GRAPHIC BY ELSIE MCKENDRY
From green-screened floating clothes and a Gen Z rock band, to a giant dancing peace sign, Eurovision never fails to bring entertainment, and 2021 was no exception.
The Eurovision Song Contest is an international song competition organized by the European Broadcasting Union (EBU). Each European country sends in one act and original song to be performed on live television and radio. The jury, made up of the competing countries as well as the viewers, cast votes for their favorite song and the act with the most votes wins.
Eurovision has been held annually since 1956 and is one of the world’s longest running television programs. In 2021, it was held in the Netherlands following their victory in 2019 with “Arcade” by Duncan Laurence, a song you have likely heard all over TikTok. The Netherlands was supposed to host the 2020 Eurovision, but that was canceled due to the pandemic.
This year’s Eurovision was filled with electrifying acts, and it’s only fitting that we start with this year’s winner, Italy. To go into a mainly pop-driven song contest with a rock song is a pretty risky move, but it paid off. Italy sent a rock band named Måneskin with the song “Zitti e buoni.” The song, as well as their electric stage presence, stood out from the rest of the acts, and they absolutely deserved that win.
Moving on to another finalist, Barbara Pravi represented France this year with a touching song called “Voilà.” The song felt like it should be played in the background of a movie with all the swelling instrumentals and amazing build-up of the chorus.
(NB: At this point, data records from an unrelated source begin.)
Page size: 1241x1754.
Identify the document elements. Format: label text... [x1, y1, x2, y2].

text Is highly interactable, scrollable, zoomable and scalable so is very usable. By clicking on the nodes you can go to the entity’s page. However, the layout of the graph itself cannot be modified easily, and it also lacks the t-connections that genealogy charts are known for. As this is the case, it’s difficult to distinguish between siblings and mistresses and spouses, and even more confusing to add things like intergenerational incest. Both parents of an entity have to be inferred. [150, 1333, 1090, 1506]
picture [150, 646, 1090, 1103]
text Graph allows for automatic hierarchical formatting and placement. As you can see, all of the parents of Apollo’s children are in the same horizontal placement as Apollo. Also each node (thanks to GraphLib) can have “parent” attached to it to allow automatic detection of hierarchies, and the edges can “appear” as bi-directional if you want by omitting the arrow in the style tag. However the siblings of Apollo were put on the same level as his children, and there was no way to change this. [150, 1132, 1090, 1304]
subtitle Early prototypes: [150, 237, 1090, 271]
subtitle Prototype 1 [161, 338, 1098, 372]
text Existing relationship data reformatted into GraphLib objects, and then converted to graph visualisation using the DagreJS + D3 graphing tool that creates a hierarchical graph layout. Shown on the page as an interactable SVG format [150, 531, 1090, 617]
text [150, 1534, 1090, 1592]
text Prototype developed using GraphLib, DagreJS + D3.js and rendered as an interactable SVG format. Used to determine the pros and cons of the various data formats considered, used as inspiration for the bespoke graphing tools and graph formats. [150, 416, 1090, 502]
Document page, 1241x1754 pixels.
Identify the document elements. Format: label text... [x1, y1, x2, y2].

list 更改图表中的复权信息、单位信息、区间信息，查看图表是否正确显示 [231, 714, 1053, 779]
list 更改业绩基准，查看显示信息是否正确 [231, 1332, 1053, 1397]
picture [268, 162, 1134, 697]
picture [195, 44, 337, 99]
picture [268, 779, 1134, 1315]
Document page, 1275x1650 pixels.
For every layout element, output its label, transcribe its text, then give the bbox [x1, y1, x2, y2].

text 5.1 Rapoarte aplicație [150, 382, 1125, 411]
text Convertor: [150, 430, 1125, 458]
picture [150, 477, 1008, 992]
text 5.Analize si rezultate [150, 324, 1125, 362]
It truly encompasses the goal of Eurovision: to show your culture to the world.
A band that returned from last year was Daði og Gagnamagnið from Iceland with the song “10 Years.” The song is about being in love with someone for over a decade and still being excited about the relationship, which was very endearing. The lead singer’s wife, who he wrote the song about, is also in the band and performed alongside her husband while pregnant with their second child. From the slightly awkward, yet amusing, choreography to the moving lyrics, Iceland really stole the hearts of fans this year.
Another unexpected performance was from Lithuania with the song “Discoteque.” The lyrics talk about “dancing alone,” which is very fitting considering the situation in the world right now. The song itself resembles electro-pop, but what really stole the show were the dance moves of the performers. The whole ensemble was perfectly in sync as they wildly moved around the stage. The performance is not something that can be put into words, so you will have to go to Youtube and look it up for yourself.
Lastly, my favorite performance of the year was Ukraine, represented by Go_A, with the song “Shum.” Hearing the song for the first time, I was a bit skeptical. It magically combines elements of old Slavik songs and modern pop into one cohesive piece. “Shum” refers to a folk ritual, usually performed to welcome spring.
The band was surrounded on the stage by white trees and the dancers incorporated light into their movement to create a mystical atmosphere. From the incredible staging to the costumes, and song itself, they knocked it out of the park in every aspect of the contest.
Alongside some amazing performances, there were also some of the worst of all time. For the first time ever, the four countries that placed last in the final, Netherlands, Spain, Germany, and the United Kingdom, received zero points from the public vote. Furthermore, the UK received 0 votes from the jury, which made for an incredible reaction.
2021 was also a rare case in which the top three songs were not sung in English. It’s exciting to see artists start to branch out and sing for their countries rather than try to appeal to the mass audience.
The audience got to hear the song, but also got to know the performers behind them through countless games and interviews done in between performances. This year’s new addition to the Eurovision program was a segment called “LookLab” hosted by NikkieTutorials, in which Nikkie interviewed each contestant for about 10 minutes, sharing their story to the world.
If you have never seen Eurovision, I highly suggest checking it out to see the different kinds of music that are popular around the world. This year’s Eurovision brought incredible performances, intricate staging, and many new songs that I will be saving to my Spotify playlists.